ABOUT THIS TASK>
Work out how many lines in the material below hold "водных", then give only that number.

INFORMATION>
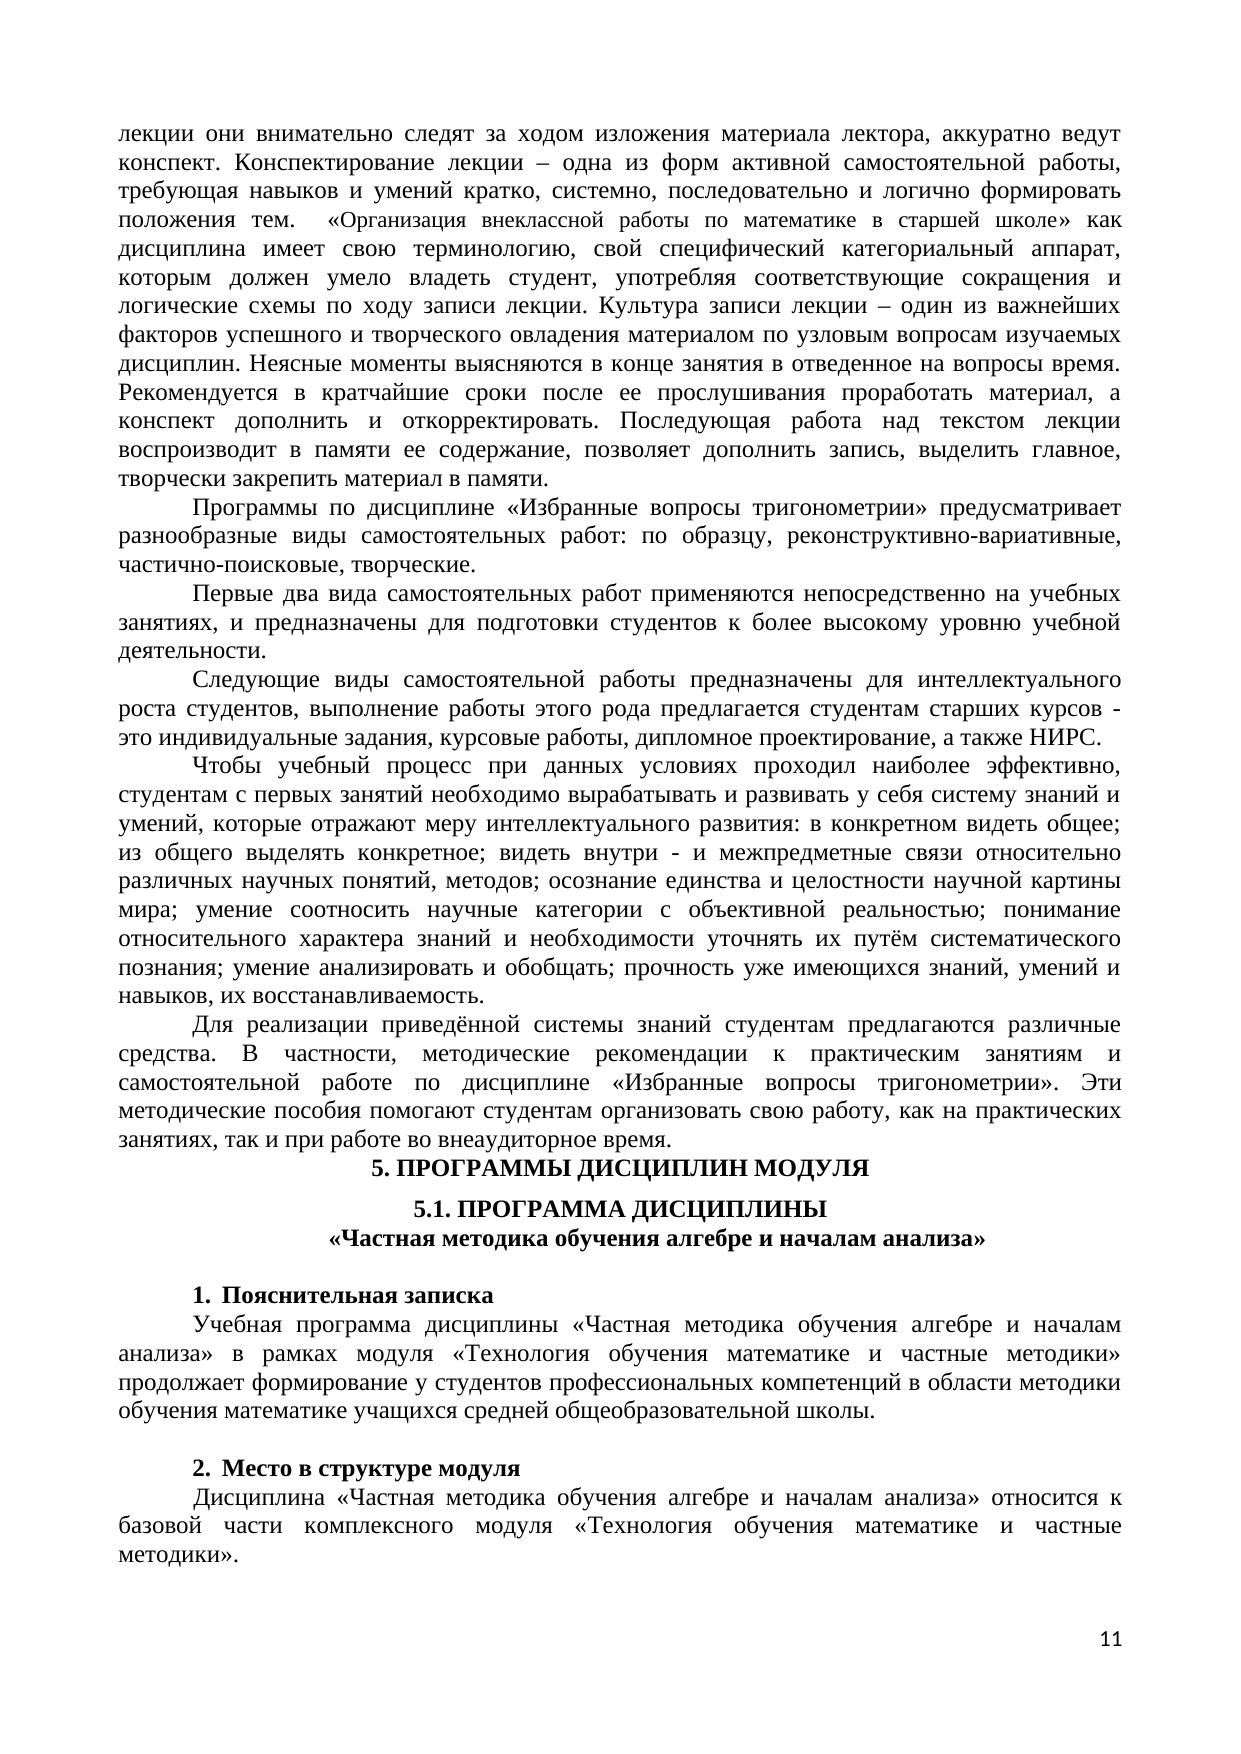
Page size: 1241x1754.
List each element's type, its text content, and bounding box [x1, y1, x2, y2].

text Программы по дисциплине «Избранные вопросы тригонометрии» предусматривает разнообразные виды самостоятельных работ: по образцу, реконструктивно-вариативные, частично-поисковые, творческие. [118, 492, 1122, 578]
list Пояснительная записка [118, 1281, 1122, 1309]
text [118, 118, 1122, 492]
text Следующие виды самостоятельной работы предназначены для интеллектуального роста студентов, выполнение работы этого рода предлагается студентам старших курсов - это индивидуальные задания, курсовые работы, дипломное проектирование, а также НИРС. [118, 664, 1122, 751]
text Учебная программа дисциплины «Частная методика обучения алгебре и началам анализа» в рамках модуля «Технология обучения математике и частные методики» продолжает формирование у студентов профессиональных компетенций в области методики обучения математике учащихся средней общеобразовательной школы. [118, 1309, 1122, 1424]
text 5. ПРОГРАММЫ ДИСЦИПЛИН МОДУЛЯ [118, 1153, 1122, 1182]
text «Частная методика обучения алгебре и началам анализа» [118, 1223, 1122, 1252]
list Место в структуре модуля [192, 1453, 1122, 1482]
text Дисциплина «Частная методика обучения алгебре и началам анализа» относится к базовой части комплексного модуля «Технология обучения математике и частные методики». [118, 1482, 1122, 1568]
text 5.1. ПРОГРАММА ДИСЦИПЛИНЫ [118, 1194, 1122, 1223]
text Первые два вида самостоятельных работ применяются непосредственно на учебных занятиях, и предназначены для подготовки студентов к более высокому уровню учебной деятельности. [118, 578, 1122, 664]
text Чтобы учебный процесс при данных условиях проходил наиболее эффективно, студентам с первых занятий необходимо вырабатывать и развивать у себя систему знаний и умений, которые отражают меру интеллектуального развития: в конкретном видеть общее; из общего выделять конкретное; видеть внутри - и межпредметные связи относительно различных научных понятий, методов; осознание единства и целостности научной картины мира; умение соотносить научные категории с объективной реальностью; понимание относительного характера знаний и необходимости уточнять их путём систематического познания; умение анализировать и обобщать; прочность уже имеющихся знаний, умений и навыков, их восстанавливаемость. [118, 751, 1122, 1009]
text Для реализации приведённой системы знаний студентам предлагаются различные средства. В частности, методические рекомендации к практическим занятиям и самостоятельной работе по дисциплине «Избранные вопросы тригонометрии». Эти методические пособия помогают студентам организовать свою работу, как на практических занятиях, так и при работе во внеаудиторное время. [118, 1009, 1122, 1153]
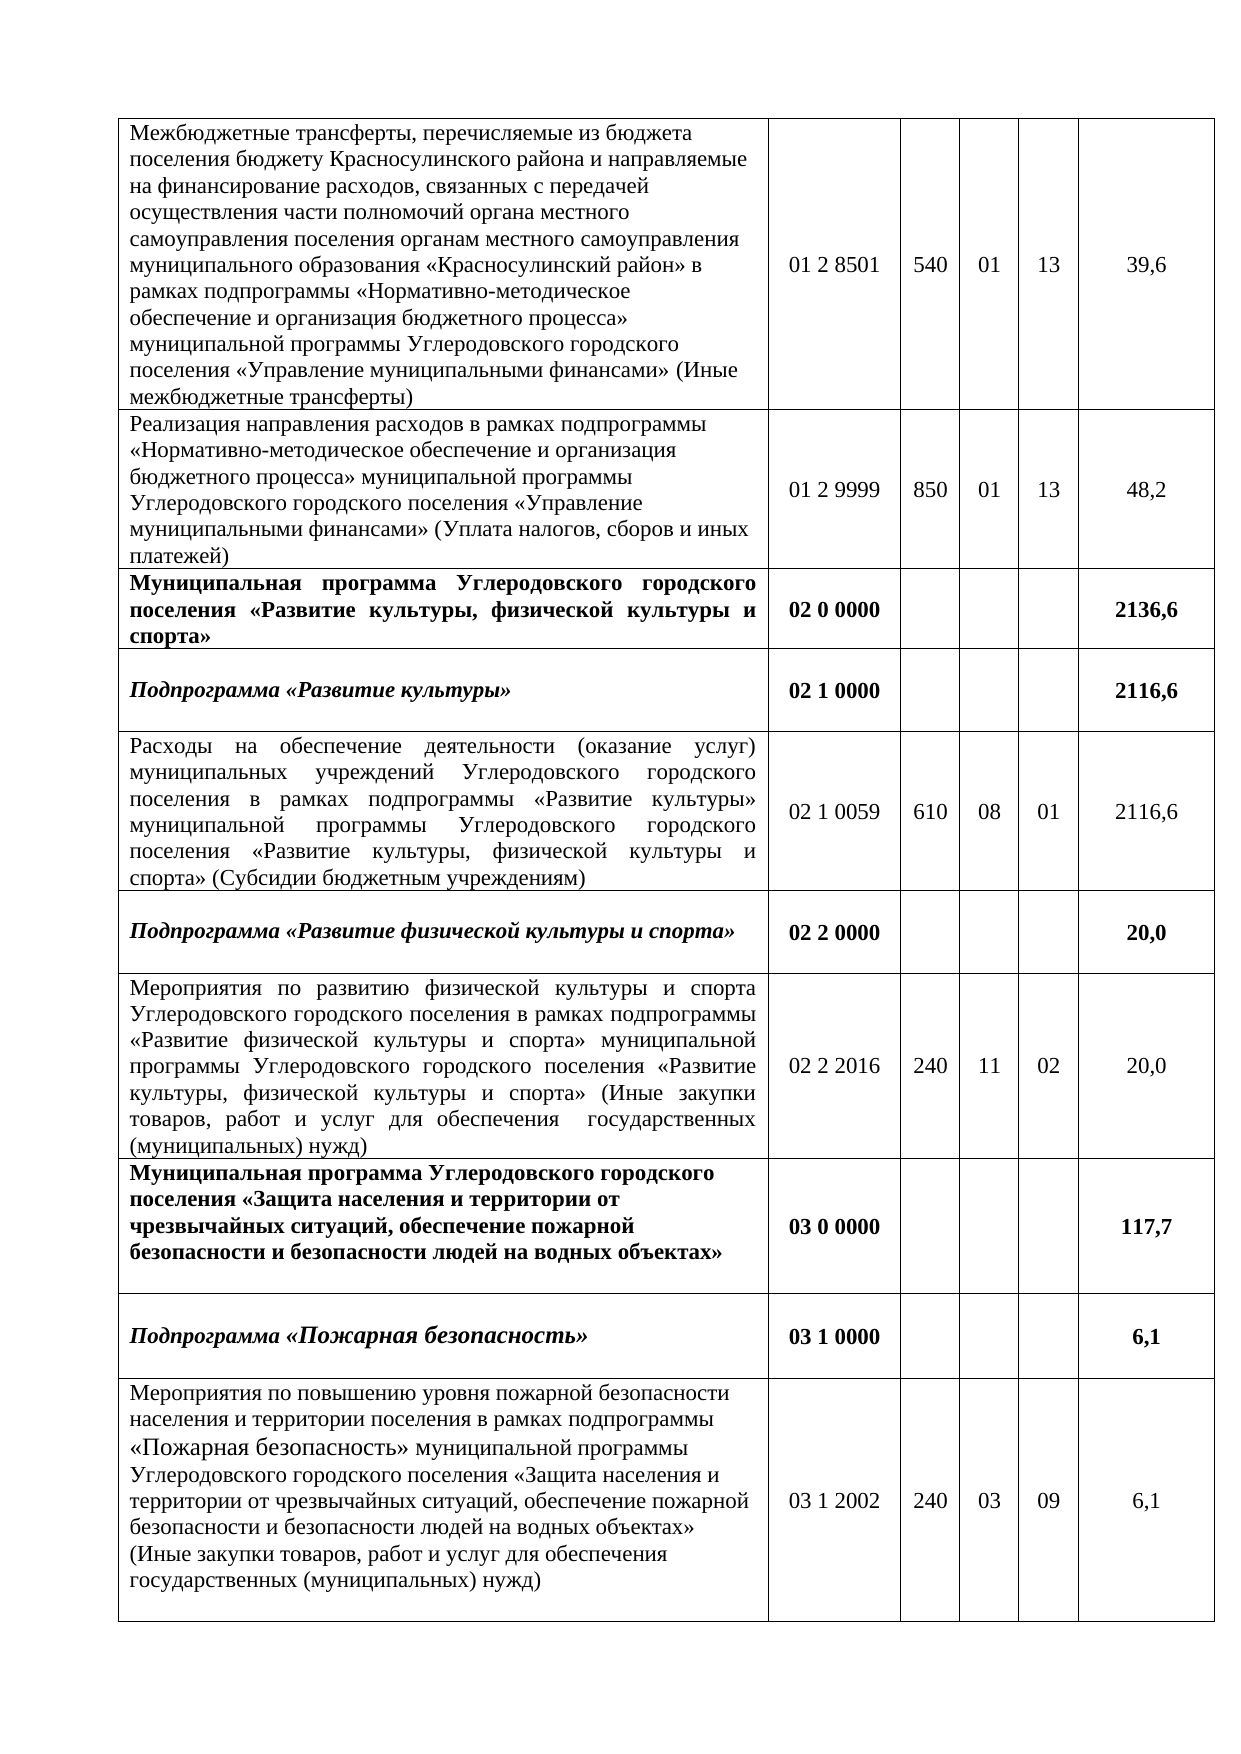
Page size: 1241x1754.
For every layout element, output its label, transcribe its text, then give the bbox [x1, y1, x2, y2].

table_cell [901, 1159, 959, 1293]
table_cell 02 2 0000 [769, 891, 900, 972]
table_cell [960, 569, 1018, 648]
table_cell 2116,6 [1079, 649, 1214, 731]
table_cell 13 [1019, 410, 1078, 568]
table_cell 02 [1019, 974, 1078, 1158]
table_cell 2116,6 [1079, 732, 1214, 890]
table_cell [1019, 891, 1078, 972]
table_cell 610 [901, 732, 959, 890]
table_cell 02 2 2016 [769, 974, 900, 1158]
table_cell [901, 891, 959, 972]
table_cell [1019, 569, 1078, 648]
table_cell [901, 1294, 959, 1378]
table_cell Реализация направления расходов в рамках подпрограммы «Нормативно-методическое обеспечение и организация бюджетного процесса» муниципальной программы Углеродовского городского поселения «Управление муниципальными финансами» (Уплата налогов, сборов и иных платежей) [119, 410, 768, 568]
table_cell Межбюджетные трансферты, перечисляемые из бюджета поселения бюджету Красносулинского района и направляемые на финансирование расходов, связанных с передачей осуществления части полномочий органа местного самоуправления поселения органам местного самоуправления муниципального образования «Красносулинский район» в рамках подпрограммы «Нормативно-методическое обеспечение и организация бюджетного процесса» муниципальной программы Углеродовского городского поселения «Управление муниципальными финансами» (Иные межбюджетные трансферты) [119, 119, 768, 409]
table_cell Муниципальная программа Углеродовского городского поселения «Развитие культуры, физической культуры и спорта» [119, 569, 768, 648]
table_cell Мероприятия по развитию физической культуры и спорта Углеродовского городского поселения в рамках подпрограммы «Развитие физической культуры и спорта» муниципальной программы Углеродовского городского поселения «Развитие культуры, физической культуры и спорта» (Иные закупки товаров, работ и услуг для обеспечения государственных (муниципальных) нужд) [119, 974, 768, 1158]
table_cell 20,0 [1079, 974, 1214, 1158]
table_cell Подпрограмма «Развитие физической культуры и спорта» [119, 891, 768, 972]
table_cell 850 [901, 410, 959, 568]
table_cell Муниципальная программа Углеродовского городского поселения «Защита населения и территории от чрезвычайных ситуаций, обеспечение пожарной безопасности и безопасности людей на водных объектах» [119, 1159, 768, 1293]
table_cell [1019, 1294, 1078, 1378]
table_cell 13 [1019, 119, 1078, 409]
table_cell [960, 1159, 1018, 1293]
table_cell 01 2 8501 [769, 119, 900, 409]
table_cell 240 [901, 974, 959, 1158]
table_cell 6,1 [1079, 1294, 1214, 1378]
table_cell 48,2 [1079, 410, 1214, 568]
table_cell 01 [1019, 732, 1078, 890]
table_cell 03 1 0000 [769, 1294, 900, 1378]
table_cell Подпрограмма «Пожарная безопасность» [119, 1294, 768, 1378]
table_cell 01 [960, 119, 1018, 409]
table_cell 2136,6 [1079, 569, 1214, 648]
table_cell [960, 1294, 1018, 1378]
table_cell [960, 649, 1018, 731]
table_cell Мероприятия по повышению уровня пожарной безопасности населения и территории поселения в рамках подпрограммы «Пожарная безопасность» муниципальной программы Углеродовского городского поселения «Защита населения и территории от чрезвычайных ситуаций, обеспечение пожарной безопасности и безопасности людей на водных объектах» (Иные закупки товаров, работ и услуг для обеспечения государственных (муниципальных) нужд) [119, 1379, 768, 1621]
table_cell 20,0 [1079, 891, 1214, 972]
table_cell 02 0 0000 [769, 569, 900, 648]
table_cell 540 [901, 119, 959, 409]
table_cell 08 [960, 732, 1018, 890]
table_cell 03 0 0000 [769, 1159, 900, 1293]
table_cell 117,7 [1079, 1159, 1214, 1293]
table_cell 6,1 [1079, 1379, 1214, 1621]
table_cell [960, 891, 1018, 972]
table_cell 01 [960, 410, 1018, 568]
table_cell 03 [960, 1379, 1018, 1621]
table_cell Подпрограмма «Развитие культуры» [119, 649, 768, 731]
table_cell 09 [1019, 1379, 1078, 1621]
table_cell [901, 649, 959, 731]
table_cell 02 1 0000 [769, 649, 900, 731]
table_cell Расходы на обеспечение деятельности (оказание услуг) муниципальных учреждений Углеродовского городского поселения в рамках подпрограммы «Развитие культуры» муниципальной программы Углеродовского городского поселения «Развитие культуры, физической культуры и спорта» (Субсидии бюджетным учреждениям) [119, 732, 768, 890]
table_cell 11 [960, 974, 1018, 1158]
table_cell 39,6 [1079, 119, 1214, 409]
table_cell [901, 569, 959, 648]
table_cell 01 2 9999 [769, 410, 900, 568]
table_cell 240 [901, 1379, 959, 1621]
table_cell 02 1 0059 [769, 732, 900, 890]
table_cell [1019, 649, 1078, 731]
table_cell 03 1 2002 [769, 1379, 900, 1621]
table_cell [1019, 1159, 1078, 1293]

SOLUTION TO THIS EXERCISE>
2